Candidate: Rafael Rivelino da Silva Bravo
Program: UFSC / POSMEC
Date: February, 2017
Advisor: Victor Juliano De Negri
Co-Advisor: Amir Antônio Martins de Oliveira Junior
Abstract: In this thesis is presented a new concept of hybrid system for commercial vehicles. The proposed system consists of a hydraulic system integrated with a pneumatic system, which enables the energy of braking of medium and heavy vehicles to be transformed into useful potential energy stored in the form of compressed gas. Unlike current hybrid-hydraulic solutions, which are intended for applications in urban traffic, the hybrid vehicle presented herein adds the capacity to recover the energy available during the periods of courses on downhill runways. The amount of energy recovered can exceed by more than ten times the amount of energy currently stored in the hydraulic accumulators. The use of the pneumatic system allows this energy to be used in the auxiliary devices of the vehicle and extends the options of use of the compressed air, since the amount of energy that can be regenerated exceeds the required by these devices. To evaluate the system, a mathematical model of the hybrid vehicle was developed using the MATLAB®/SIMULINK platform. An experimental apparatus in scale approximately of 1:20 was built as proof of concept for data collection, systemic analysis and model validation. In order to control the vehicle under different traffic conditions, a supervisory and control system was developed, from which the various subsystems are controlled in five modes of operation. In addition, the operational conditions of the pneumatic system were analyzed to evaluate the main design parameters that influence the efficiency of the hybrid system. From this analysis, a procedure was developed in order to assist the selection of the air compressor, which is based on the expectation of energy gain by hybridization.

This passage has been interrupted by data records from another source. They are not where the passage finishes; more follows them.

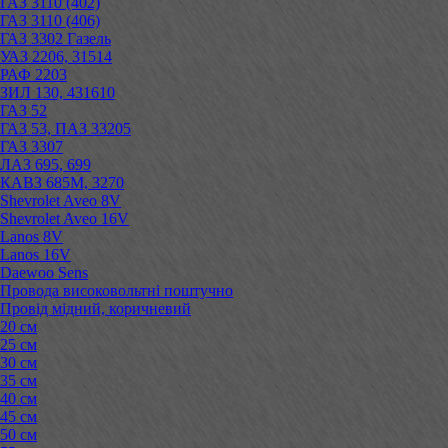
ГАЗ 3110 (402)
ГАЗ 3110 (406)
ГАЗ 3302 Газель
УАЗ 2206, 31514
РАФ 2203
ЗИЛ 130, 431610
ГАЗ 52
ГАЗ 53, ПАЗ 33205
ГАЗ 3307
ЛАЗ 695, 699
КАВЗ 685М, 3270
Shevrolet Aveo 8V
Shevrolet Aveo 16V
Lanos 8V
Lanos 16V
Daewoo Sens
Провода високовольтні поштучно
Провід мідний, коричневий
20 см
25 см
30 см
35 см
40 см
45 см
50 см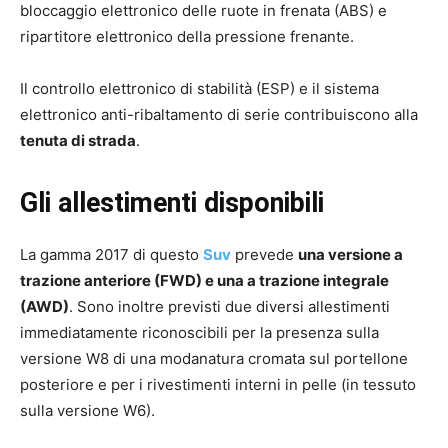
bloccaggio elettronico delle ruote in frenata (ABS) e
ripartitore elettronico della pressione frenante.
Il controllo elettronico di stabilità (ESP) e il sistema
elettronico anti-ribaltamento di serie contribuiscono alla
tenuta di strada
.
Gli allestimenti disponibili
La gamma 2017 di questo
Suv
prevede
una versione a
trazione anteriore (FWD) e una a trazione integrale
(AWD)
. Sono inoltre previsti due diversi allestimenti
immediatamente riconoscibili per la presenza sulla
versione W8 di una modanatura cromata sul portellone
posteriore e per i rivestimenti interni in pelle (in tessuto
sulla versione W6).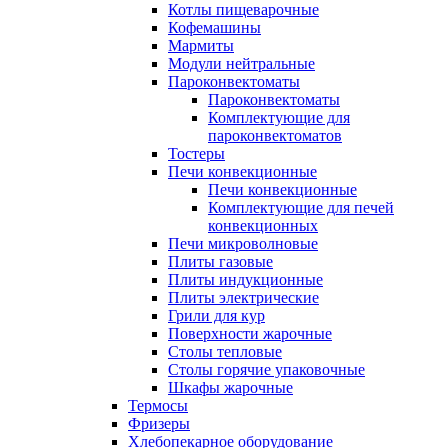
Котлы пищеварочные
Кофемашины
Мармиты
Модули нейтральные
Пароконвектоматы
Пароконвектоматы
Комплектующие для
пароконвектоматов
Тостеры
Печи конвекционные
Печи конвекционные
Комплектующие для печей
конвекционных
Печи микроволновые
Плиты газовые
Плиты индукционные
Плиты электрические
Грили для кур
Поверхности жарочные
Столы тепловые
Столы горячие упаковочные
Шкафы жарочные
Термосы
Фризеры
Хлебопекарное оборудование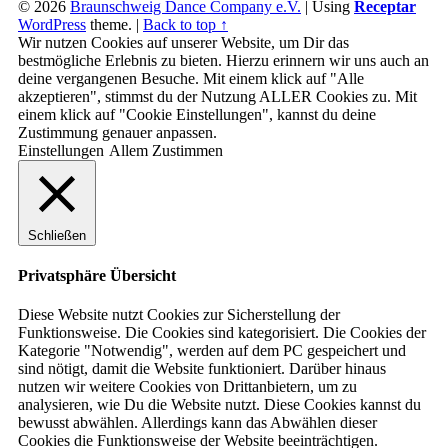
© 2026
Braunschweig Dance Company e.V.
|
Using
Receptar
WordPress
theme.
|
Back to top ↑
Wir nutzen Cookies auf unserer Website, um Dir das
bestmögliche Erlebnis zu bieten. Hierzu erinnern wir uns auch an
deine vergangenen Besuche. Mit einem klick auf "Alle
akzeptieren", stimmst du der Nutzung ALLER Cookies zu. Mit
einem klick auf "Cookie Einstellungen", kannst du deine
Zustimmung genauer anpassen.
Einstellungen
Allem Zustimmen
Schließen
Privatsphäre Übersicht
Diese Website nutzt Cookies zur Sicherstellung der
Funktionsweise. Die Cookies sind kategorisiert. Die Cookies der
Kategorie "Notwendig", werden auf dem PC gespeichert und
sind nötigt, damit die Website funktioniert. Darüber hinaus
nutzen wir weitere Cookies von Drittanbietern, um zu
analysieren, wie Du die Website nutzt. Diese Cookies kannst du
bewusst abwählen. Allerdings kann das Abwählen dieser
Cookies die Funktionsweise der Website beeinträchtigen.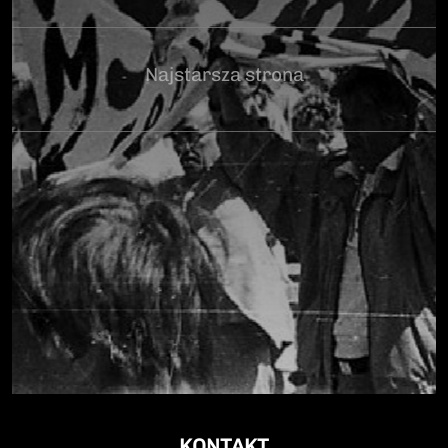
Najstarsza strona
KONTAKT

The results show that it is possible to recover an amount of energy above 10 MJ when the vehicle travels for long distances on slope. The quantity of the recovered energy and the efficiency of the hybrid system depends on several factors, such as highway slope, distance traveled, speed and load of the vehicle. In this way, its application as a source of compressed air can make the vehicle self-sufficient in this regard and still provide a reduction in fuel consumption, between 3 and 5 % on highways and between 8 and 20 % in urban traffic.
Reference: BRAVO, R. R. S. Sistema hidráulico-pneumático de frenagem regenerativa e hibridização de veículos comerciais. 2017. 218 p. Tese (Doutorado em Engenharia Mecânica). Universidade Federal de Santa Catarina, Florianópolis.